Mom will take care of them, but try to handle them when you can, as they will get used to you, and be friendly. Congratulations!!!!!!


----------



## kaufranc (Oct 3, 2012)

Good point Fuzziebutt ! Hold alot! Pictures, alot!


----------



## jasmin (Jan 16, 2013)

Oh all your posts have gotten me more excited! Just a question, how does the Mama know to tend to either chicks or eggs? I understand that probably all the eggs won't hatch - will she keep trying to sit on them? Should I pull any unmatched eggs out after a couple of days? So new to this!


----------



## kaufranc (Oct 3, 2012)

When our Momma sat on her eggs, she butted an egg out herself. Guess she knew it was a dud! They seem to know I guess!


----------



## cindlady2 (Nov 6, 2012)

If your hen is hatching bought eggs I would assume you put them under her at the same time. I would give her an extra 3 days from the time the first hatches. If she still has unhatched eggs and stays on them, pull them. If you see no movement in them, pitch them, they are duds. If they move you might want to give her an extra day. Don't let her go too long after the first hatch because she has to show the hatched ones where food and water is. They are good for a few days (they are still absorbing yolk) but have to eat and drink after about 3 days.
Good luck!


----------



## chasesams (Mar 4, 2013)

jasmin said:


> Oh all your posts have gotten me more excited! Just a question, how does the Mama know to tend to either chicks or eggs? I understand that probably all the eggs won't hatch - will she keep trying to sit on them? Should I pull any unmatched eggs out after a couple of days? So new to this!

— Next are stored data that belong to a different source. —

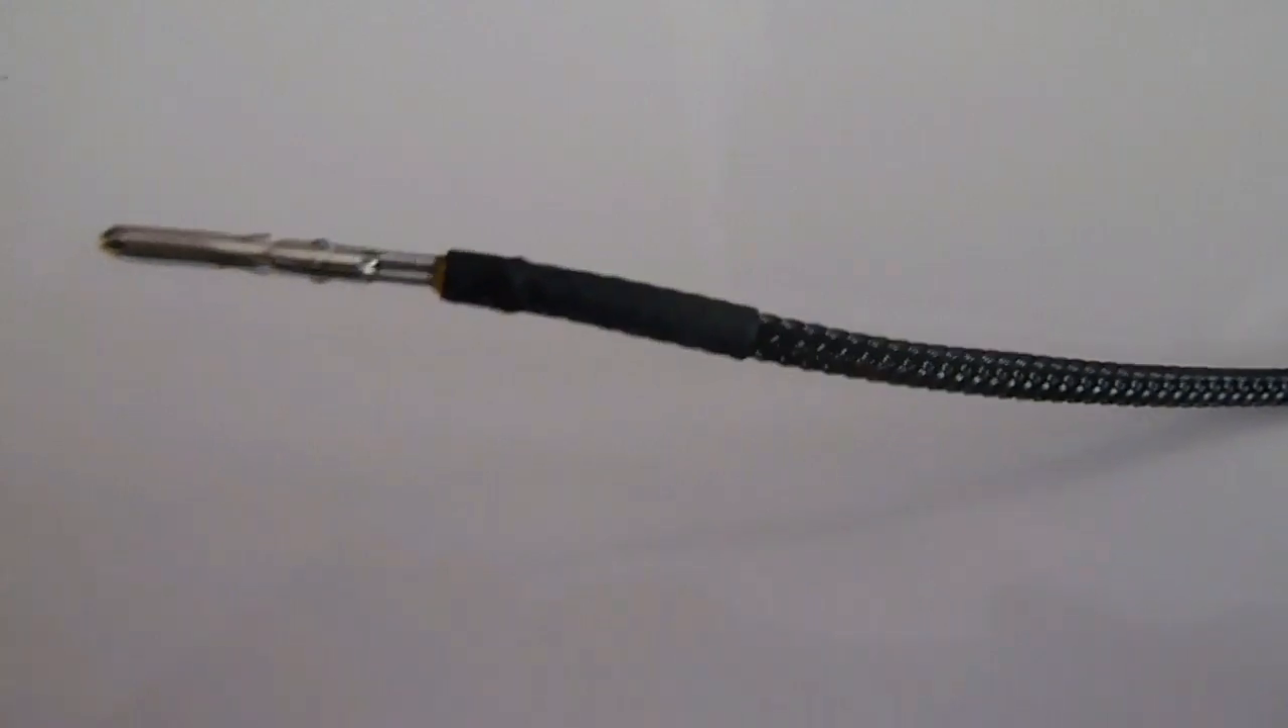Et là, j'ai installé la gaine rétractable.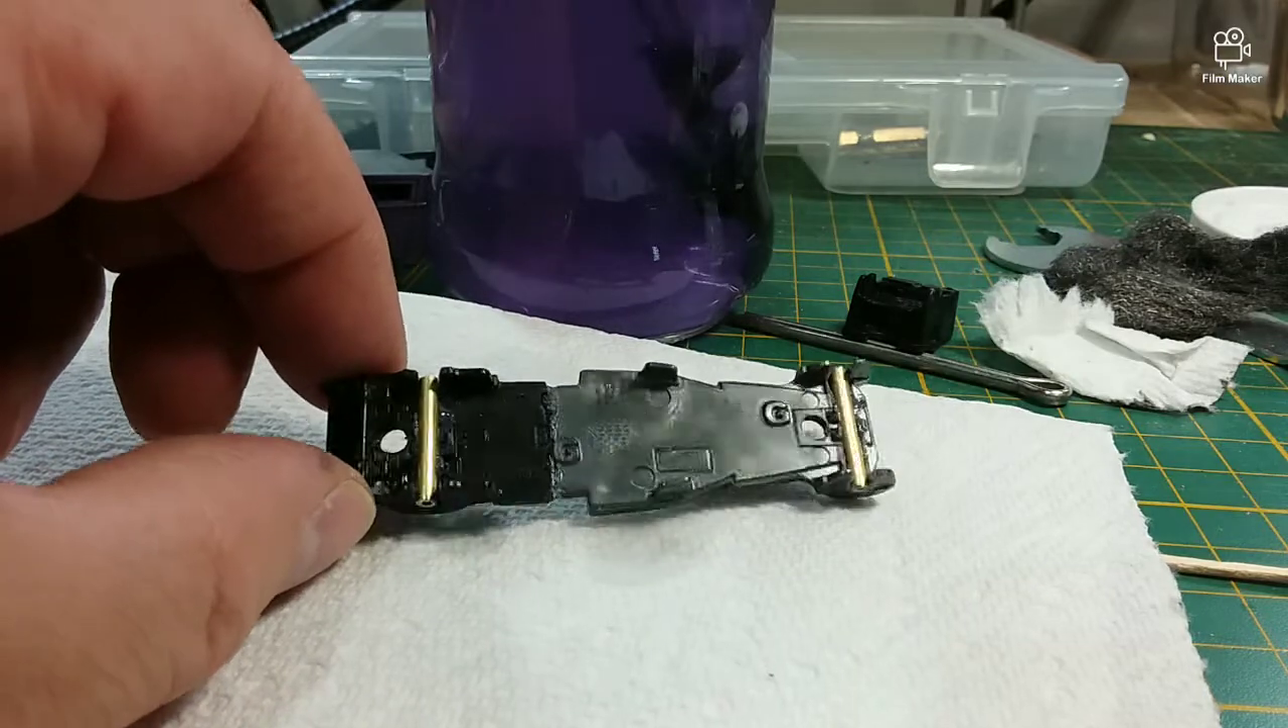Well, looks like we have the axle tubes inside our chassis here.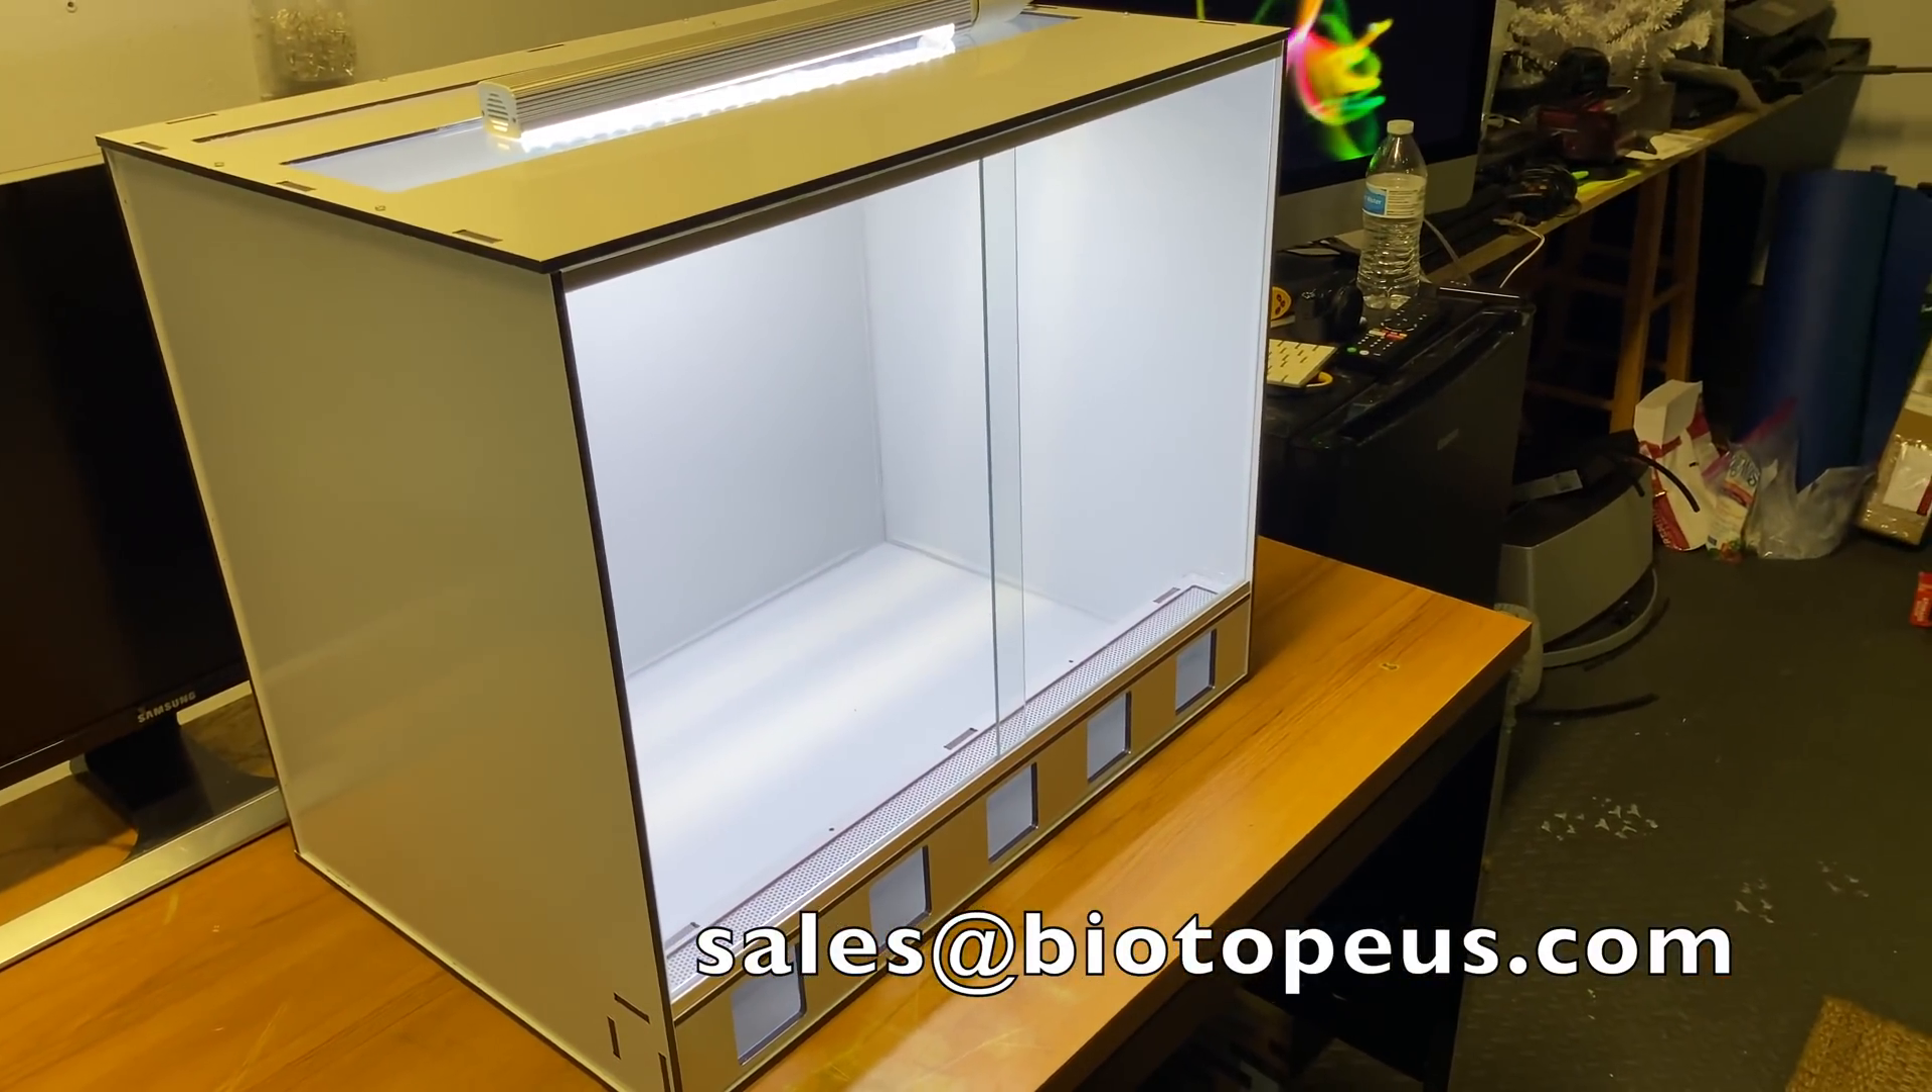All right guys and here you can see the tank is uh fully assembled um which we're gonna show you how to do that in the video.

by now a lot of your questions are probably been answered but i've been told silkies make very good moms and hatchers so you wont need to do anything as for if the egg is no good they usually know this and sometimes move it out of the nest


----------



## FarmRookie (Apr 18, 2013)

She will get up and take the live chicks out for a stroll when the time is right. The remaining eggs can then be discarded.


----------